Spark MLlib - Feature Transformers (Tokenizer, HashingTF, IDF)

Text data requires transformation into numerical representations before machine learning algorithms can process it. Spark MLlib provides three core transformers that work together: Tokenizer breaks...

Key Insights

  • Feature transformers in Spark MLlib convert raw text into numerical vectors that machine learning algorithms can process, with Tokenizer splitting text, HashingTF creating term frequency vectors, and IDF weighting terms by importance
  • The HashingTF transformer uses the hashing trick to map tokens to fixed-size feature vectors without maintaining a vocabulary dictionary, making it memory-efficient for large-scale text processing
  • Combining TF-IDF transformers creates a pipeline that identifies distinctive terms across documents, essential for text classification, clustering, and similarity analysis in distributed environments

Understanding the Text-to-Vector Pipeline

Text data requires transformation into numerical representations before machine learning algorithms can process it. Spark MLlib provides three core transformers that work together: Tokenizer breaks text into words, HashingTF converts words into frequency vectors, and IDF weights those frequencies by term importance across the corpus.

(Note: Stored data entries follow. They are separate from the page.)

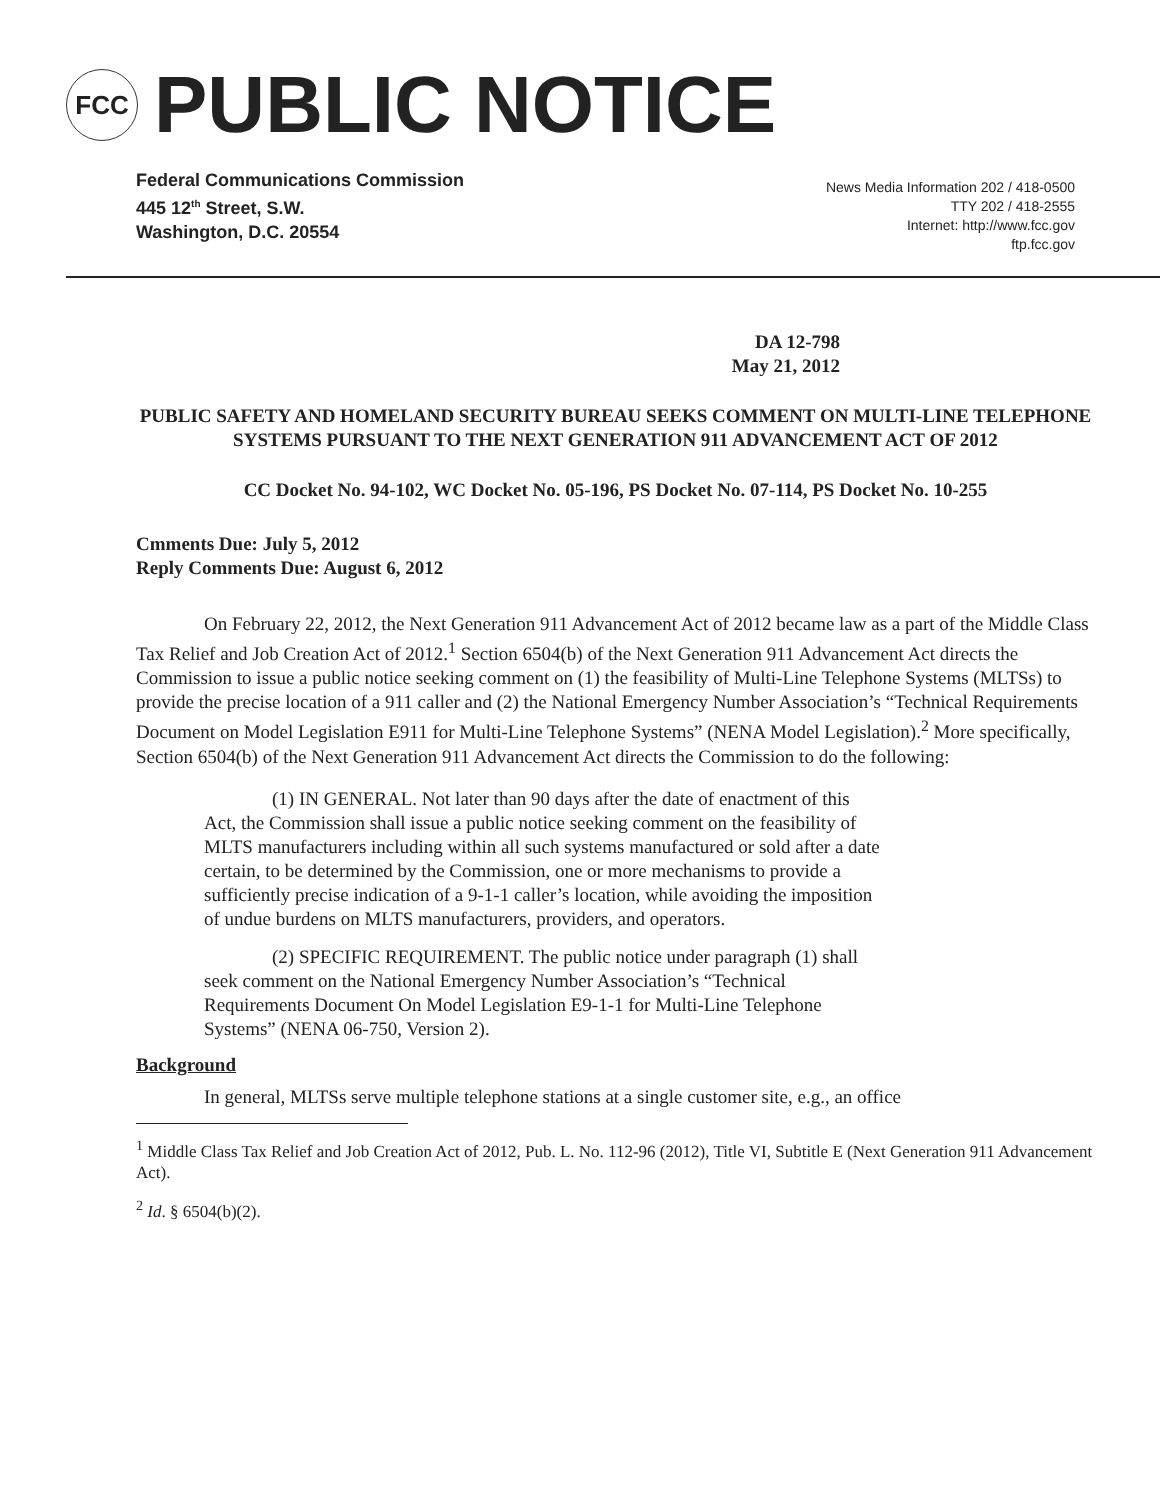FCC
PUBLIC NOTICE
Federal Communications Commission
445 12<sup>th</sup> Street, S.W.
Washington, D.C. 20554
News Media Information 202 / 418-0500
TTY 202 / 418-2555
Internet: http://www.fcc.gov
ftp.fcc.gov
DA 12-798
May 21, 2012
PUBLIC SAFETY AND HOMELAND SECURITY BUREAU SEEKS COMMENT ON MULTI-LINE TELEPHONE SYSTEMS PURSUANT TO THE NEXT GENERATION 911 ADVANCEMENT ACT OF 2012
CC Docket No. 94-102, WC Docket No. 05-196, PS Docket No. 07-114, PS Docket No. 10-255
Cmments Due: July 5, 2012
Reply Comments Due: August 6, 2012
On February 22, 2012, the Next Generation 911 Advancement Act of 2012 became law as a part of the Middle Class Tax Relief and Job Creation Act of 2012.<sup>1</sup> Section 6504(b) of the Next Generation 911 Advancement Act directs the Commission to issue a public notice seeking comment on (1) the feasibility of Multi-Line Telephone Systems (MLTSs) to provide the precise location of a 911 caller and (2) the National Emergency Number Association’s “Technical Requirements Document on Model Legislation E911 for Multi-Line Telephone Systems” (NENA Model Legislation).<sup>2</sup> More specifically, Section 6504(b) of the Next Generation 911 Advancement Act directs the Commission to do the following:
(1) IN GENERAL. Not later than 90 days after the date of enactment of this Act, the Commission shall issue a public notice seeking comment on the feasibility of MLTS manufacturers including within all such systems manufactured or sold after a date certain, to be determined by the Commission, one or more mechanisms to provide a sufficiently precise indication of a 9-1-1 caller’s location, while avoiding the imposition of undue burdens on MLTS manufacturers, providers, and operators.
(2) SPECIFIC REQUIREMENT. The public notice under paragraph (1) shall seek comment on the National Emergency Number Association’s “Technical Requirements Document On Model Legislation E9-1-1 for Multi-Line Telephone Systems” (NENA 06-750, Version 2).
Background
In general, MLTSs serve multiple telephone stations at a single customer site, e.g., an office
<sup>1</sup> Middle Class Tax Relief and Job Creation Act of 2012, Pub. L. No. 112-96 (2012), Title VI, Subtitle E (Next Generation 911 Advancement Act).
<sup>2</sup> Id. § 6504(b)(2).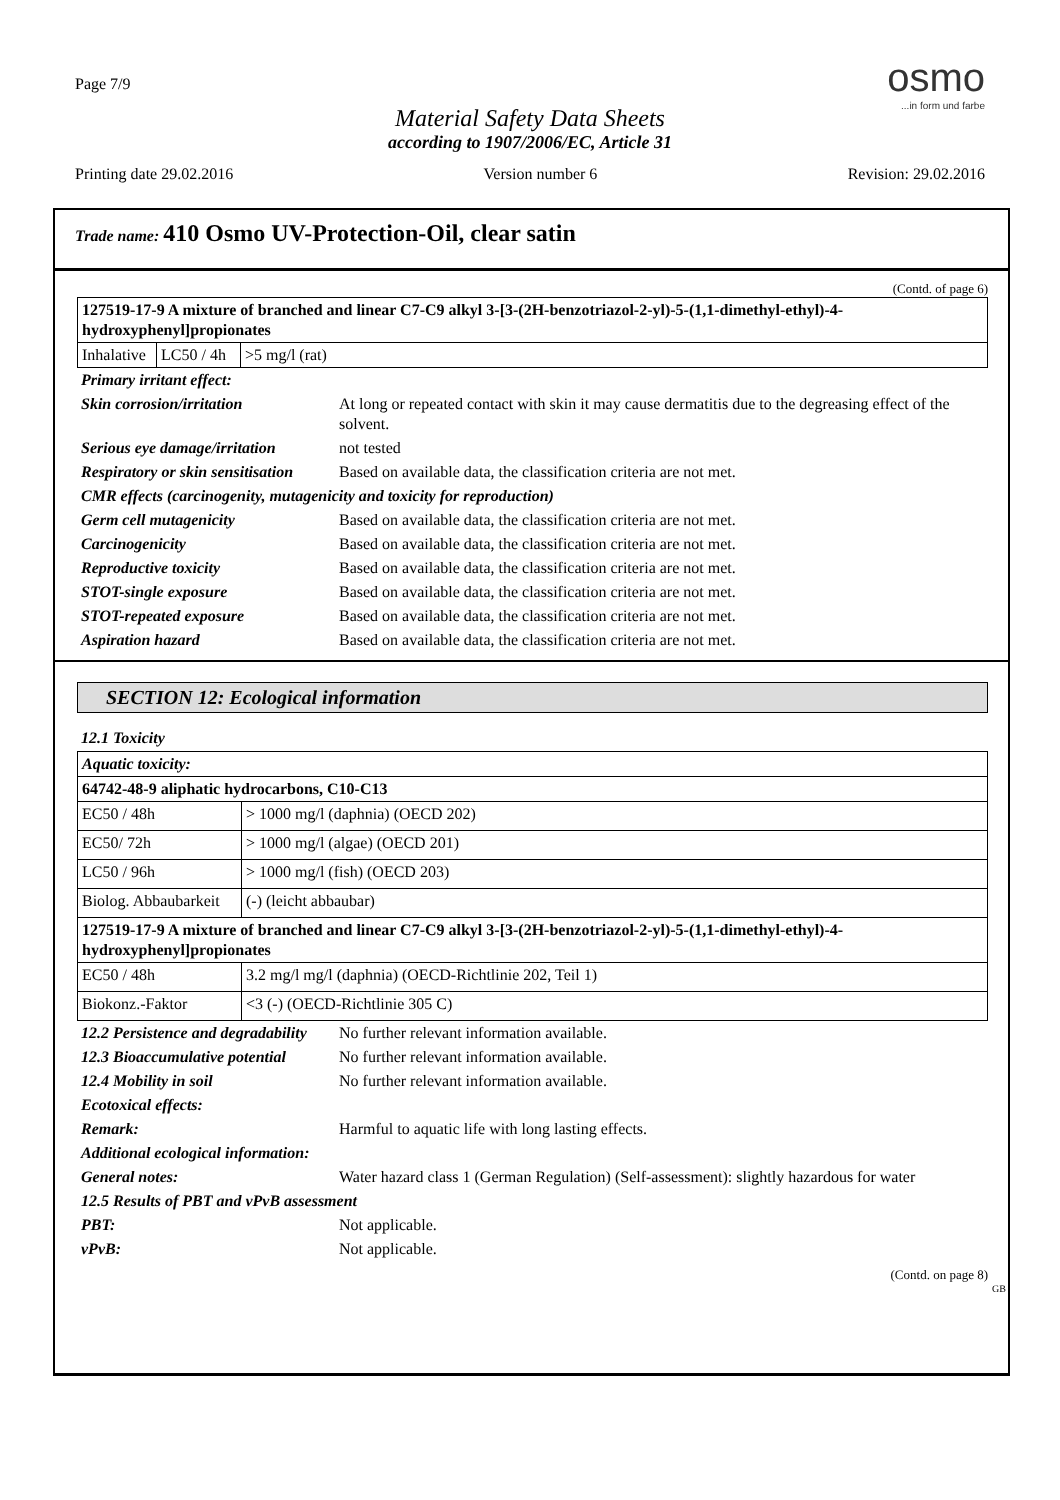Page 7/9
osmo...in form und farbe
Material Safety Data Sheets
according to 1907/2006/EC, Article 31
Printing date 29.02.2016 Version number 6 Revision: 29.02.2016
Trade name: 410 Osmo UV-Protection-Oil, clear satin
(Contd. of page 6)
| 127519-17-9 A mixture of branched and linear C7-C9 alkyl 3-[3-(2H-benzotriazol-2-yl)-5-(1,1-dimethyl-ethyl)-4-hydroxyphenyl]propionates | | |
| Inhalative | LC50 / 4h | >5 mg/l (rat) |
| Primary irritant effect: | |
| Skin corrosion/irritation | At long or repeated contact with skin it may cause dermatitis due to the degreasing effect of the solvent. |
| Serious eye damage/irritation | not tested |
| Respiratory or skin sensitisation | Based on available data, the classification criteria are not met. |
| CMR effects (carcinogenity, mutagenicity and toxicity for reproduction) | |
| Germ cell mutagenicity | Based on available data, the classification criteria are not met. |
| Carcinogenicity | Based on available data, the classification criteria are not met. |
| Reproductive toxicity | Based on available data, the classification criteria are not met. |
| STOT-single exposure | Based on available data, the classification criteria are not met. |
| STOT-repeated exposure | Based on available data, the classification criteria are not met. |
| Aspiration hazard | Based on available data, the classification criteria are not met. |
SECTION 12: Ecological information
12.1 Toxicity
| Aquatic toxicity: | |
| 64742-48-9 aliphatic hydrocarbons, C10-C13 | |
| EC50 / 48h | > 1000 mg/l (daphnia) (OECD 202) |
| EC50/ 72h | > 1000 mg/l (algae) (OECD 201) |
| LC50 / 96h | > 1000 mg/l (fish) (OECD 203) |
| Biolog. Abbaubarkeit | (-) (leicht abbaubar) |
| 127519-17-9 A mixture of branched and linear C7-C9 alkyl 3-[3-(2H-benzotriazol-2-yl)-5-(1,1-dimethyl-ethyl)-4-hydroxyphenyl]propionates | |
| EC50 / 48h | 3.2 mg/l mg/l (daphnia) (OECD-Richtlinie 202, Teil 1) |
| Biokonz.-Faktor | <3 (-) (OECD-Richtlinie 305 C) |
| 12.2 Persistence and degradability | No further relevant information available. |
| 12.3 Bioaccumulative potential | No further relevant information available. |
| 12.4 Mobility in soil | No further relevant information available. |
| Ecotoxical effects: | |
| Remark: | Harmful to aquatic life with long lasting effects. |
| Additional ecological information: | |
| General notes: | Water hazard class 1 (German Regulation) (Self-assessment): slightly hazardous for water |
| 12.5 Results of PBT and vPvB assessment | |
| PBT: | Not applicable. |
| vPvB: | Not applicable. |
(Contd. on page 8)
GB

Here’s a basic example showing all three transformers in action:

from pyspark.sql import SparkSession
from pyspark.ml.feature import Tokenizer, HashingTF, IDF
from pyspark.sql.functions import col

spark = SparkSession.builder.appName("TFIDFExample").getOrCreate()

# Sample dataset
documents = spark.createDataFrame([
    (0, "Apache Spark is a unified analytics engine"),
    (1, "Spark provides high-level APIs in Java Python and Scala"),
    (2, "Machine learning library MLlib is built on Spark"),
    (3, "Spark streaming processes real-time data streams")
], ["id", "text"])

# Tokenization
tokenizer = Tokenizer(inputCol="text", outputCol="words")
wordsData = tokenizer.transform(documents)

# Term Frequency
hashingTF = HashingTF(inputCol="words", outputCol="rawFeatures", numFeatures=20)
featurizedData = hashingTF.transform(wordsData)

# Inverse Document Frequency
idf = IDF(inputCol="rawFeatures", outputCol="features")
idfModel = idf.fit(featurizedData)
rescaledData = idfModel.transform(featurizedData)

rescaledData.select("id", "text", "features").show(truncate=False)

This pipeline transforms raw text into TF-IDF feature vectors. Each transformer serves a specific purpose in the conversion process.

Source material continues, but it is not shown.